EXERCISE OBJECTIVE
Scan the material below for the string "TRIANGLE". Report every line that has it.

═════ DATA SHOWN

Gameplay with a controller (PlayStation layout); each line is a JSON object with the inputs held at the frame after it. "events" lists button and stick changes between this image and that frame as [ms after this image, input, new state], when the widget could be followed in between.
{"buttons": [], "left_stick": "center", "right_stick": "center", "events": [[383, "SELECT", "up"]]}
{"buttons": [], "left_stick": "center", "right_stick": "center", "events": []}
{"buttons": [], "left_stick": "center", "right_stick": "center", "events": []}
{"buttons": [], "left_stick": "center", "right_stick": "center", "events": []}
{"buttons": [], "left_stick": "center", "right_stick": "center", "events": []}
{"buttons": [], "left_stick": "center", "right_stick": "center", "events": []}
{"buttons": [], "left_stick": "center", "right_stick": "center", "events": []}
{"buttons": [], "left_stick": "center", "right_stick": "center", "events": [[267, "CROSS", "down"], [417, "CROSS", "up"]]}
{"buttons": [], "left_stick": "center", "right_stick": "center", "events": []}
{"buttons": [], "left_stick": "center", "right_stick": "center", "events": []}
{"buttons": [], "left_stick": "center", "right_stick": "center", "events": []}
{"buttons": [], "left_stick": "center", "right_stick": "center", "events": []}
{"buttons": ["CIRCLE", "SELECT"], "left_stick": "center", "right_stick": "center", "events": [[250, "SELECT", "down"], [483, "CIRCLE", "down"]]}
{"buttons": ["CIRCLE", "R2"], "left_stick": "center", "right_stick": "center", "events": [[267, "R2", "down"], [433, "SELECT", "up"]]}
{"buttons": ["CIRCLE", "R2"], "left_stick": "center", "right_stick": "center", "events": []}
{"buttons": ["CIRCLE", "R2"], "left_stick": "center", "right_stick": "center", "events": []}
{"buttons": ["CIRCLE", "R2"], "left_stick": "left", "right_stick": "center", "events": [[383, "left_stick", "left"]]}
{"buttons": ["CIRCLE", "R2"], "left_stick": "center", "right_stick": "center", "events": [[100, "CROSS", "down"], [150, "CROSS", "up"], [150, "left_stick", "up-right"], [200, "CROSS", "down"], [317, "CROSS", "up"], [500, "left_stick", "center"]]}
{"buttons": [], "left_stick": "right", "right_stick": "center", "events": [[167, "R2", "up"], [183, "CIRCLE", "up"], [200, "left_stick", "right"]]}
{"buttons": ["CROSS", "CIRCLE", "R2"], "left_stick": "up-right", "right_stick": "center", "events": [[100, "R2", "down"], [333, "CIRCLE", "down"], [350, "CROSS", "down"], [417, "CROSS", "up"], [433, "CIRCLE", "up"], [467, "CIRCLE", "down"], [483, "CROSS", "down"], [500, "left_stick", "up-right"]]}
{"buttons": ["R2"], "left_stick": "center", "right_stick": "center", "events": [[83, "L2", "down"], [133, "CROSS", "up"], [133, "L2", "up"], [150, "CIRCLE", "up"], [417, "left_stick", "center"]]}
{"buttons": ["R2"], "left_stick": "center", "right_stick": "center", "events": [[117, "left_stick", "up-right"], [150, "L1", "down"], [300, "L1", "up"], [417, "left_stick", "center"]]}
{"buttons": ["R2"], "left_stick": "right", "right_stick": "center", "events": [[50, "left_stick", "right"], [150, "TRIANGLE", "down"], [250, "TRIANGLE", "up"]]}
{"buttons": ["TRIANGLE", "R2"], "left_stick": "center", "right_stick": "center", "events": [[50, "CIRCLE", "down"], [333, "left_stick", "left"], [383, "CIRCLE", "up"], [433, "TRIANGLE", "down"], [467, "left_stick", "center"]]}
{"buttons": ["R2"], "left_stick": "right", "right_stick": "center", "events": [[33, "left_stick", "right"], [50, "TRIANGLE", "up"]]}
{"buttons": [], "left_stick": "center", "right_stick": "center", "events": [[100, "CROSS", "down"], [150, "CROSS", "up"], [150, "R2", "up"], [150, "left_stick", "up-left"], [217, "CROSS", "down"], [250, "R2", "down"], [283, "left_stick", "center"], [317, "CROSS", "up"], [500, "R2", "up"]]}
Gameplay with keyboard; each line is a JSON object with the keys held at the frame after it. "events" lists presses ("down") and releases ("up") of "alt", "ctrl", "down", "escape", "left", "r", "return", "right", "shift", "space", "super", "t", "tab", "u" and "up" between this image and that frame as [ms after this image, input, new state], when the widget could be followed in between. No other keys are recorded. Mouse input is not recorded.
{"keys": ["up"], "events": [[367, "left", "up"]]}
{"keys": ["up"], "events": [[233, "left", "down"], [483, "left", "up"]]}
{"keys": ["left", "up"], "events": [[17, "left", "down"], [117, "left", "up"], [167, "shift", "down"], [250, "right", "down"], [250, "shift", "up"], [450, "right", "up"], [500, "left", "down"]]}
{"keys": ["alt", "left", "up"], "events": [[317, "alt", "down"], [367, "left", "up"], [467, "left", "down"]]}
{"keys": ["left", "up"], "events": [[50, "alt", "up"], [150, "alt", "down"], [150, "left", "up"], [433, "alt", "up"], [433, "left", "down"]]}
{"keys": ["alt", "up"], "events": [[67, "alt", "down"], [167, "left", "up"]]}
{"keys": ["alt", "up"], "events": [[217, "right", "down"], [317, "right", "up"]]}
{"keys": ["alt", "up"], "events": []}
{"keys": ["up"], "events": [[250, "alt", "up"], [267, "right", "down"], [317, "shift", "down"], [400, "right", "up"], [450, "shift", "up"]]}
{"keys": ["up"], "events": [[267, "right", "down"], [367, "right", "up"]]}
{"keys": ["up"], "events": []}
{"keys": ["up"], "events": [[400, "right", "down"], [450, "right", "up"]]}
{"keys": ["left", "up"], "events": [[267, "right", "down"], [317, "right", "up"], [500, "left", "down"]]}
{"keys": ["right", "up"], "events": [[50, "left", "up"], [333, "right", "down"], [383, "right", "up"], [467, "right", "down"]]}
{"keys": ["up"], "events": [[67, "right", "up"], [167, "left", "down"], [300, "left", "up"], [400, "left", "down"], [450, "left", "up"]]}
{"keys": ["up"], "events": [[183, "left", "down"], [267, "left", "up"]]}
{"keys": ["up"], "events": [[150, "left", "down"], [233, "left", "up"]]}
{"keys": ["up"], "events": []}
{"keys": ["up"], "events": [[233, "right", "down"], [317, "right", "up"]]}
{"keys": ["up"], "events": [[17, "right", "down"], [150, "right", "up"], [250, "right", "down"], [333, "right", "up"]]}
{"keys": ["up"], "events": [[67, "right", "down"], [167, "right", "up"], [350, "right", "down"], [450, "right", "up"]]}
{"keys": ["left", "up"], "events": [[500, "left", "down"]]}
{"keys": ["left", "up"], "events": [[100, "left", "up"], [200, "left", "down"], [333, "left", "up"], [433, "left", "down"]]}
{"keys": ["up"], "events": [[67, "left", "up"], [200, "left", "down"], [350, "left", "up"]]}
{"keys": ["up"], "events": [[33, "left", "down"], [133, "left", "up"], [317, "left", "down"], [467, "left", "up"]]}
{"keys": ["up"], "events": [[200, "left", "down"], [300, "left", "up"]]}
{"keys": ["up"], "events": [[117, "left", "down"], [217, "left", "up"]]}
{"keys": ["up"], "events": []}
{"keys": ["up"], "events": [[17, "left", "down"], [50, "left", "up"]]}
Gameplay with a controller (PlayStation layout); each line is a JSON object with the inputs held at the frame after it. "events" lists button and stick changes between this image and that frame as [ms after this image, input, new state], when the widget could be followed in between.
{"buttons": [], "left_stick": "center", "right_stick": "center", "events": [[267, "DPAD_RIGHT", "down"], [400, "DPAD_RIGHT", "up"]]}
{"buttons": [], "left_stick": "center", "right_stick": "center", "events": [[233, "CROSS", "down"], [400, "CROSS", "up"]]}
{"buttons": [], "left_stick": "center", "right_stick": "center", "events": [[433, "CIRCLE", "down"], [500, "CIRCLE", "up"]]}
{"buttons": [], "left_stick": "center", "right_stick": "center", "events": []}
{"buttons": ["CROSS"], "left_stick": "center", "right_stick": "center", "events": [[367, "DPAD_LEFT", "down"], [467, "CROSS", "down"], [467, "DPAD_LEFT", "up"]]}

══════════

RESPONSE
{"buttons": ["R2"], "left_stick": "right", "right_stick": "center", "events": [[50, "left_stick", "right"], [150, "TRIANGLE", "down"], [250, "TRIANGLE", "up"]]}
{"buttons": ["TRIANGLE", "R2"], "left_stick": "center", "right_stick": "center", "events": [[50, "CIRCLE", "down"], [333, "left_stick", "left"], [383, "CIRCLE", "up"], [433, "TRIANGLE", "down"], [467, "left_stick", "center"]]}
{"buttons": ["R2"], "left_stick": "right", "right_stick": "center", "events": [[33, "left_stick", "right"], [50, "TRIANGLE", "up"]]}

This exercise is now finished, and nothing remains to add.